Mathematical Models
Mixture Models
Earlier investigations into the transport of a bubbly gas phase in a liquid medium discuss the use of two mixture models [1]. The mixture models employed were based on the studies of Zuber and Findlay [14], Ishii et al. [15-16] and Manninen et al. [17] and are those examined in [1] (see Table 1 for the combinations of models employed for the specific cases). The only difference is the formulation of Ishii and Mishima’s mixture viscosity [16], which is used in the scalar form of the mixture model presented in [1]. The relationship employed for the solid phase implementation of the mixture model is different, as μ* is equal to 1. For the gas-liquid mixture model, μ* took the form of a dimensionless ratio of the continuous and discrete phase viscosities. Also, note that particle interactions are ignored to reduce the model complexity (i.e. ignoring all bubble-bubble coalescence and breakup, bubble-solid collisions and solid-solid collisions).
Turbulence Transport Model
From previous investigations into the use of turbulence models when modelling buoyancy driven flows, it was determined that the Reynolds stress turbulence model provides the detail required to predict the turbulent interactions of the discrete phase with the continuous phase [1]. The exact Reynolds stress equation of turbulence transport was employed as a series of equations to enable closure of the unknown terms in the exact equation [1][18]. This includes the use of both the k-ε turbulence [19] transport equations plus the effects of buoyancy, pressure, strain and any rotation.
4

--

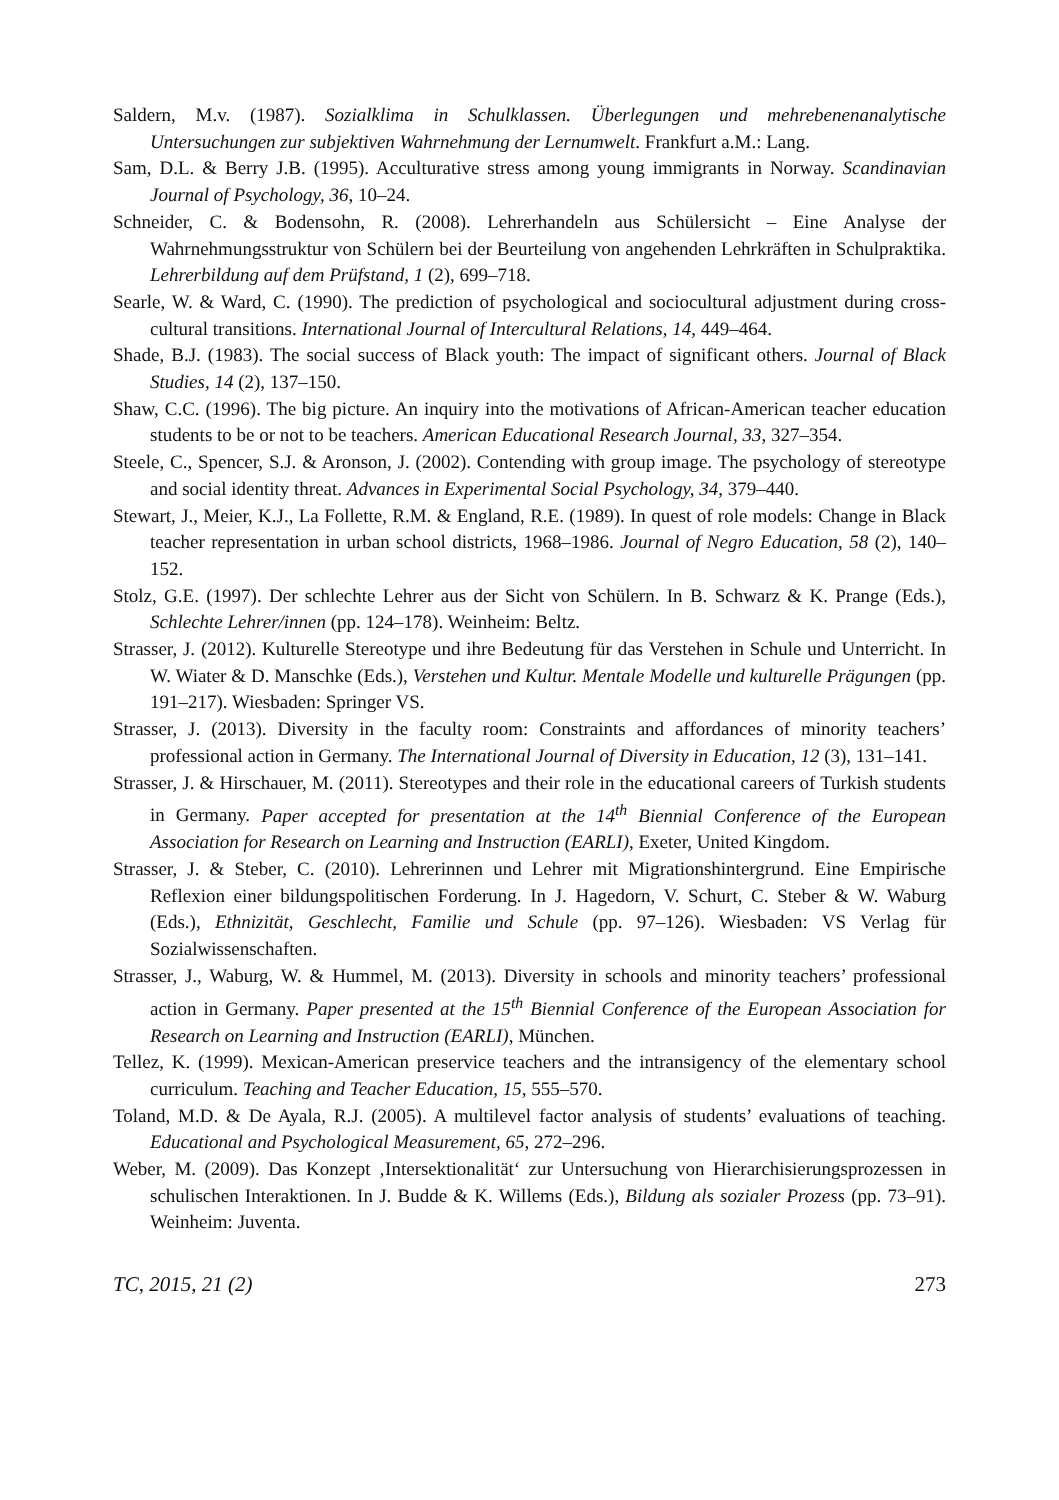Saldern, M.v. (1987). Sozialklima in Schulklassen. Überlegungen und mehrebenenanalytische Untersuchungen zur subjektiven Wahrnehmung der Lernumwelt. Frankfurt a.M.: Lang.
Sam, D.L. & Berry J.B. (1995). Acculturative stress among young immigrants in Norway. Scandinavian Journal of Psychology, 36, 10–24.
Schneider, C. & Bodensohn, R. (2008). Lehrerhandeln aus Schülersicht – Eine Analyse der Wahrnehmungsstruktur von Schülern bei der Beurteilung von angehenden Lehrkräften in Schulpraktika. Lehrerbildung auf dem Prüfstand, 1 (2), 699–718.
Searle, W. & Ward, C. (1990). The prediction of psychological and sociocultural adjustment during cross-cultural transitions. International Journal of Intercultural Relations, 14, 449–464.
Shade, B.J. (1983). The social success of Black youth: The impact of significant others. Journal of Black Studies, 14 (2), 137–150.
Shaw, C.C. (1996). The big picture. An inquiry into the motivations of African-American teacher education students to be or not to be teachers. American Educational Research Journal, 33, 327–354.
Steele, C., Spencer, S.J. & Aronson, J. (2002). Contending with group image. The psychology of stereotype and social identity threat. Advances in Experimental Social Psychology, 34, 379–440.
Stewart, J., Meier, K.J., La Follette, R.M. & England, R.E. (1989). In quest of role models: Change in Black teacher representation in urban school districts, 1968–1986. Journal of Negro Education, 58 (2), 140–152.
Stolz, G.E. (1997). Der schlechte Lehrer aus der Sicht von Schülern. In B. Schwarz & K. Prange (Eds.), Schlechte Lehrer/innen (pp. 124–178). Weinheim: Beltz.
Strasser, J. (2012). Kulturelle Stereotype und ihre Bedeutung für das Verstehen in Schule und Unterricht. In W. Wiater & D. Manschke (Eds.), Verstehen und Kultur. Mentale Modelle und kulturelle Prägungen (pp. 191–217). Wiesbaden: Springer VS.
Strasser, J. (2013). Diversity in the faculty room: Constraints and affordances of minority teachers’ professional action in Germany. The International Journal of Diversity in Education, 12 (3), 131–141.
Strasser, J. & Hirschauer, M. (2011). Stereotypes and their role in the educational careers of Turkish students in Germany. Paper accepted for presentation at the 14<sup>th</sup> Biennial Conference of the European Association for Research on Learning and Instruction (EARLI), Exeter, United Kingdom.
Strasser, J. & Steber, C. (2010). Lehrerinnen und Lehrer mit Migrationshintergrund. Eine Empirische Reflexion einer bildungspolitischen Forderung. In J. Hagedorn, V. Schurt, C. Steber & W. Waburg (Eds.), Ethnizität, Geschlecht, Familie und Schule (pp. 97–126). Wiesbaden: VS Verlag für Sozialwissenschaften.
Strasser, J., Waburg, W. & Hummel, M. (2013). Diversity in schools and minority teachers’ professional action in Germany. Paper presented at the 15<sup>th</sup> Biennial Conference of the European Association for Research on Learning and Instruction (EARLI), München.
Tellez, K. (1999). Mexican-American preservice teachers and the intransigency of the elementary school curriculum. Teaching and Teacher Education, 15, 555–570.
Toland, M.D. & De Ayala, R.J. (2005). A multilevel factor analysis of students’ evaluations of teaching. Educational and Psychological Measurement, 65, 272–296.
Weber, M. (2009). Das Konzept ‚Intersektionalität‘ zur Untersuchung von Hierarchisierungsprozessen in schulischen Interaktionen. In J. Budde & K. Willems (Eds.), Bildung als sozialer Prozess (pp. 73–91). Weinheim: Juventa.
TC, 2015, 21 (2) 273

---

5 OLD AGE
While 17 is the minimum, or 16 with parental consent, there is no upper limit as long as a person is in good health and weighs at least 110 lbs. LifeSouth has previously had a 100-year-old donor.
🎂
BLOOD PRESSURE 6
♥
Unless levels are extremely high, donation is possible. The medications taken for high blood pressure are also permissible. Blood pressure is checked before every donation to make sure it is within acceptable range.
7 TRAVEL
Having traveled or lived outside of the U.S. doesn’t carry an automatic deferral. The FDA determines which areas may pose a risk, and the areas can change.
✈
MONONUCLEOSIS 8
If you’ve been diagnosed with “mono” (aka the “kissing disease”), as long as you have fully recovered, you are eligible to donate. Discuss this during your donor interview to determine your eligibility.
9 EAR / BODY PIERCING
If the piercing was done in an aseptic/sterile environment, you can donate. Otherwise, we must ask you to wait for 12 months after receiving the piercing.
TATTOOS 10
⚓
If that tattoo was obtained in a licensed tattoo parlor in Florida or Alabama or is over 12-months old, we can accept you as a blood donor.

◆ **Goal of the exercise**
From the records above, print only the lines between the one holding "Toland, M.D. &" and the one holding "TC, 2015, 21 (2) 273", inclusive, exactly as they stand.

◆ **Response to the exercise**
Toland, M.D. & De Ayala, R.J. (2005). A multilevel factor analysis of students’ evaluations of teaching. Educational and Psychological Measurement, 65, 272–296.
Weber, M. (2009). Das Konzept ‚Intersektionalität‘ zur Untersuchung von Hierarchisierungsprozessen in schulischen Interaktionen. In J. Budde & K. Willems (Eds.), Bildung als sozialer Prozess (pp. 73–91). Weinheim: Juventa.
TC, 2015, 21 (2) 273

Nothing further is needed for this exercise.